2019年08月18日

想う甲子園『1992 年夏、明徳義塾3-2 星陵』


今日は、8月15日(木)読売新聞、スポーツ欄より【想う甲子園『1992年夏、明徳義塾3-2星陵』】を紹介致します。





甲子園の名勝負にはいろいろな要素がある。実力伯仲の延長戦だけではない。戦力が劣るチームがルールの範囲内で様々な創意工夫をして強豪校を破るのも高校野球の魅力だ。1992年夏の明徳義塾(高知)の戦い方は象徴的だと思い、高知や石川で関係者に会って取材を重ねた。

相手の星陵(石川)は4番に松井秀喜、エースに山口哲治両選手がいて優勝候補の筆頭。一方で明徳義塾はエースがひじの故障で投げられず、満身創痍だった。馬淵史郎監督は本来は外野の選手をマウンドに送ったが、彼が松井を抑えられるとは考えていなかった。

勝敗の帰すうを松井と勝負をせざるを得ない状況に追い込まれるか否かに設定した。松井の次の5、6番打者を徹底的に分析して弱点を見いだした。対角線を揺さぶり、最後は外角低めのカーブをひっかけさせて抑えられると。これで松井の敬遠策が成立した。

第1〜第3打席に続き、七回二死走者なしでも敬遠。九回二死三塁も敬遠して最後は5番打者を狙い通りに三塁ゴロに仕留めた。

球場は騒然。あの雰囲気のなかで、普通の監督なら方針も揺らいだはずだ。
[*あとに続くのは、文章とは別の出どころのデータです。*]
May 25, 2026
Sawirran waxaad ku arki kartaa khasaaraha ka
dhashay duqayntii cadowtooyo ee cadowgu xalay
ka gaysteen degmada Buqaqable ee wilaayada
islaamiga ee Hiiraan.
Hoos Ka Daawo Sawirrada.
しかし、馬淵監督は信念を貫き、試合に勝った。そこがすごい。5打席連続敬遠には批判もあったが、私はこの試合を歴史に残る名勝負に挙げたい。

昨夏も9人だけで戦ってきた金足農(秋田)が全国制覇まであと一歩に迫った。大阪桐蔭(大阪)のような強豪校ばかりが勝つのだったら、高校野球の人気はここまで高まっていない。

(語り:作家ジャーナリスト、門田隆将さん、聞き手:古谷禎一さん)





※星陵高校の松井秀喜選手の、対明徳義塾高校戦の‘5打席連続敬遠’は、知る人ぞ知る、今も語り継がれる勝負です。

実はこの試合、私はレフトスタンドに居ました。5打席目が敬遠になった時、観衆は口々にヤジを飛ばし、モノをグランドに投げ込む人を、何人も見ました。

物議をかもしたこの試合も、高校野球史に残る勝負だと思います。

今日の甲子園は、8強が全て出揃う、準々決勝。球児たちの大活躍を、期待しています。